_Text to read_.
# May GTA Shrimper Meet



## randy (Jan 29, 2012)

Roll call for the next shrimpers meet, please respond if you're coming...

Date: May 8 (Thursday), 2014
Time: 7pm-9:30pm
Place: Coffee Time @ Shppard/Victoria Park

Sales, trades welcome, you can make a new post to that or reply to this one.


----------



## flanneryc (Jul 25, 2009)

Can a shrimp noob come to this and maybe buy some?


----------



## Shrimpwiki (Sep 10, 2013)

You can pick up your group buy orders in this meet too. All orders come with free gifts from ShrimpWiki.com.


----------



## randy (Jan 29, 2012)

flanneryc said:


> Can a shrimp noob come to this and maybe buy some?


Most of us are shrimp noob ;-)

Tell you what, you come to this one I give you 5 free easy-to-care-for, born-in-GTA neocaridina shrimps absolutely free.


----------



## flanneryc (Jul 25, 2009)

that's a deal! It will make my seven yr old very happy! He's actually the one who knows the most!


----------



## randy (Jan 29, 2012)

gtaaadmin said:


> This forum's primary purpose is to provide a medium for all those interested in the aquaria hobby to interact, help, and advance themselves in the hobby.
> 
> To make this forum even better we encourage everyone to provide feedback about its progress and how it can improve.
> 
> ...


Great, see you there.

[email protected]


----------



## novice (Mar 14, 2006)

count me in


----------



## woopderson (Feb 12, 2014)

Noob reporting in! I should be able to make it out. Looking to learn lots and ask lots o' questions


----------



## randy (Jan 29, 2012)

woopderson said:


> Noob reporting in! I should be able to make it out. Looking to learn lots and ask lots o' questions


We normally just do free form discussion, and at any time there might be multiple discussions going on at the table. However, if anyone has any specific topics/questions that they want to discuss we can have them listed ahead of time. This way, someone may be able to prepare more background info to present at the meet.

Also, a great opportunity to share the extra plant clippings and other things.


----------



## zzz (Sep 18, 2013)

Sorry guys, I'll have to miss this one.
Looking forward to see you in June!


----------



## randy (Jan 29, 2012)

zzz said:


> Sorry guys, I'll have to miss this one.
> Looking forward to see you in June!


Argh, that's too bad.... how would it be the same without you 

Let's see if we can get one outdoors in June, assuming we will have a summer this year in Canada.


----------



## arktixan (Mar 30, 2010)

Is in great need of a vehicle so I can do these things.

Hello everyone, I am back! It has been an awful long time.


----------



## randy (Jan 29, 2012)

arktixan said:


> Is in great need of a vehicle so I can do these things.
> 
> Hello everyone, I am back! It has been an awful long time.


Yeah, long time no see.

You can ask if someone can pick you up On their way....zzz would fit nicely but he isn't coming to this one.

[email protected]


----------



## arktixan (Mar 30, 2010)

randy said:


> Yeah, long time no see.

_The tasks_.
1) Please answer these about the shrimp meet thread:
(a) What hours is the meet set to run?
(b) How many free neocaridina shrimps does randy offer flanneryc for coming?
(c) In which month does zzz look forward to seeing everyone?
2) Extend the shrimp meet thread with the next part, picking up after its last line.

_Provided records_.
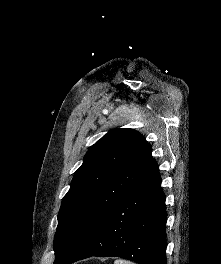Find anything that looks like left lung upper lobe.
Wrapping results in <instances>:
<instances>
[{
	"label": "left lung upper lobe",
	"mask_w": 221,
	"mask_h": 264,
	"mask_svg": "<svg viewBox=\"0 0 221 264\" xmlns=\"http://www.w3.org/2000/svg\"><path fill=\"white\" fill-rule=\"evenodd\" d=\"M151 150L139 132L113 129L87 151L58 213L55 261L70 254L157 167Z\"/></svg>",
	"instance_id": "1"
}]
</instances>
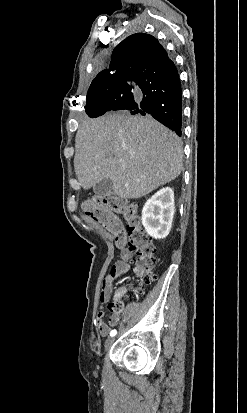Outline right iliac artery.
<instances>
[{"mask_svg":"<svg viewBox=\"0 0 247 413\" xmlns=\"http://www.w3.org/2000/svg\"><path fill=\"white\" fill-rule=\"evenodd\" d=\"M117 334V331L114 329L110 332V336L113 337Z\"/></svg>","mask_w":247,"mask_h":413,"instance_id":"right-iliac-artery-1","label":"right iliac artery"}]
</instances>
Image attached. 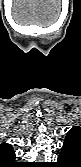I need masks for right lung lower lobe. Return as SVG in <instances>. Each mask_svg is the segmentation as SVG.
Listing matches in <instances>:
<instances>
[{"label": "right lung lower lobe", "instance_id": "1", "mask_svg": "<svg viewBox=\"0 0 81 167\" xmlns=\"http://www.w3.org/2000/svg\"><path fill=\"white\" fill-rule=\"evenodd\" d=\"M20 166H22L20 163H15L13 165H10V167H20Z\"/></svg>", "mask_w": 81, "mask_h": 167}]
</instances>
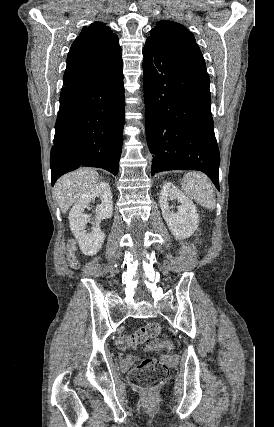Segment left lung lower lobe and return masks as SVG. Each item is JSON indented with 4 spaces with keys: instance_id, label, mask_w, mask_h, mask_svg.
<instances>
[{
    "instance_id": "1",
    "label": "left lung lower lobe",
    "mask_w": 274,
    "mask_h": 427,
    "mask_svg": "<svg viewBox=\"0 0 274 427\" xmlns=\"http://www.w3.org/2000/svg\"><path fill=\"white\" fill-rule=\"evenodd\" d=\"M143 56L146 137L153 154L151 175L199 170L220 190V155L206 67L150 40H146Z\"/></svg>"
}]
</instances>
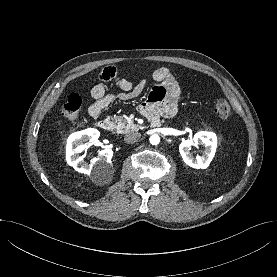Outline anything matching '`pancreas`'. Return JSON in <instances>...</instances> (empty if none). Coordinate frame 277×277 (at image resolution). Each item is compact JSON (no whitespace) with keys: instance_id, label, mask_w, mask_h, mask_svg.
I'll return each instance as SVG.
<instances>
[{"instance_id":"pancreas-1","label":"pancreas","mask_w":277,"mask_h":277,"mask_svg":"<svg viewBox=\"0 0 277 277\" xmlns=\"http://www.w3.org/2000/svg\"><path fill=\"white\" fill-rule=\"evenodd\" d=\"M113 120H114L113 127L116 129V132L119 134H125L128 132L137 130L136 125L128 124L127 121L121 116H116L113 118Z\"/></svg>"}]
</instances>
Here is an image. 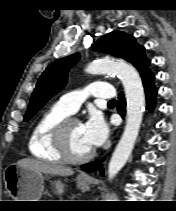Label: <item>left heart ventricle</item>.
Masks as SVG:
<instances>
[{"label": "left heart ventricle", "mask_w": 176, "mask_h": 211, "mask_svg": "<svg viewBox=\"0 0 176 211\" xmlns=\"http://www.w3.org/2000/svg\"><path fill=\"white\" fill-rule=\"evenodd\" d=\"M67 136L69 148L73 154L82 155L92 149L84 139L82 125L80 123H71L67 130Z\"/></svg>", "instance_id": "1"}]
</instances>
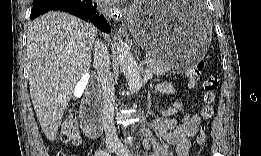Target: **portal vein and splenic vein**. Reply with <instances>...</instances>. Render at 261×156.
Here are the masks:
<instances>
[{"label":"portal vein and splenic vein","instance_id":"portal-vein-and-splenic-vein-1","mask_svg":"<svg viewBox=\"0 0 261 156\" xmlns=\"http://www.w3.org/2000/svg\"><path fill=\"white\" fill-rule=\"evenodd\" d=\"M151 61H152V58H150V57H146L144 59V63H146V64L150 63Z\"/></svg>","mask_w":261,"mask_h":156}]
</instances>
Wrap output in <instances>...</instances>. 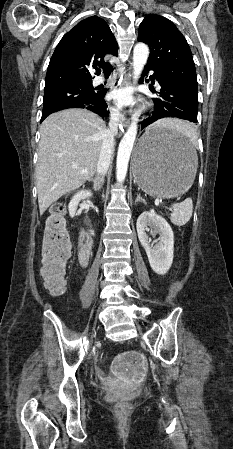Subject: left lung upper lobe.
<instances>
[{"instance_id": "obj_1", "label": "left lung upper lobe", "mask_w": 233, "mask_h": 449, "mask_svg": "<svg viewBox=\"0 0 233 449\" xmlns=\"http://www.w3.org/2000/svg\"><path fill=\"white\" fill-rule=\"evenodd\" d=\"M138 39L150 48L148 66L198 94L191 50L182 33L170 20L156 14L147 15L139 26Z\"/></svg>"}]
</instances>
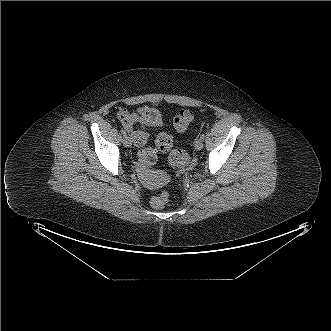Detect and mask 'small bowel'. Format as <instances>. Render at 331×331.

_Answers below_.
1)
(a) 7pm-9:30pm
(b) 5
(c) June

2)
> 
> You can ask if someone can pick you up On their way....zzz would fit nicely but he isn't coming to this one.
> 
> [email protected]


True, I actually have my step sons Baseball meet that day anyways... Definitely need to make the next one


----------



## malajulinka (Mar 29, 2008)

Hi everyone.

I'll be coming out to the meetup this Thursday, and picking up some CRS from shrimpwiki. I'm not a hardcore "shrimper" but I have a few in a 10-gallon and they're fun to look at. I look forward to meeting everyone.

I also have tonnes of both Assassin Snails and Malaysian Trumpet Snails, so if anyone wants some pm and I'll bring them with. I'll also probably bring a few extra for impulse shoppers! They're free, but if anyone has some moss or low-light plants to trade I'm game.


----------



## tomsfish (Jan 8, 2010)

I'll have some shrimps and plants for ya Julia.


----------



## randy (Jan 29, 2012)

Very nice, to more the merrier. Can‘t wait to meet you all.

[email protected]


----------



## bam (Feb 5, 2012)

Hi All - I hope you have room for a newbie, I'm looking forward to learn.


----------



## randy (Jan 29, 2012)

bam said:


> Hi All - I hope you have room for a newbie, I'm looking forward to learn.


Hi Bam, everyone is invited....we are all leaning from each other.

[email protected]


----------



## randy (Jan 29, 2012)

I think we're going to see a few new faces. Just a remind that the meet up is tomorrow @ 7pm !!


----------



## woopderson (Feb 12, 2014)

looking forward to it


----------



## flanneryc (Jul 25, 2009)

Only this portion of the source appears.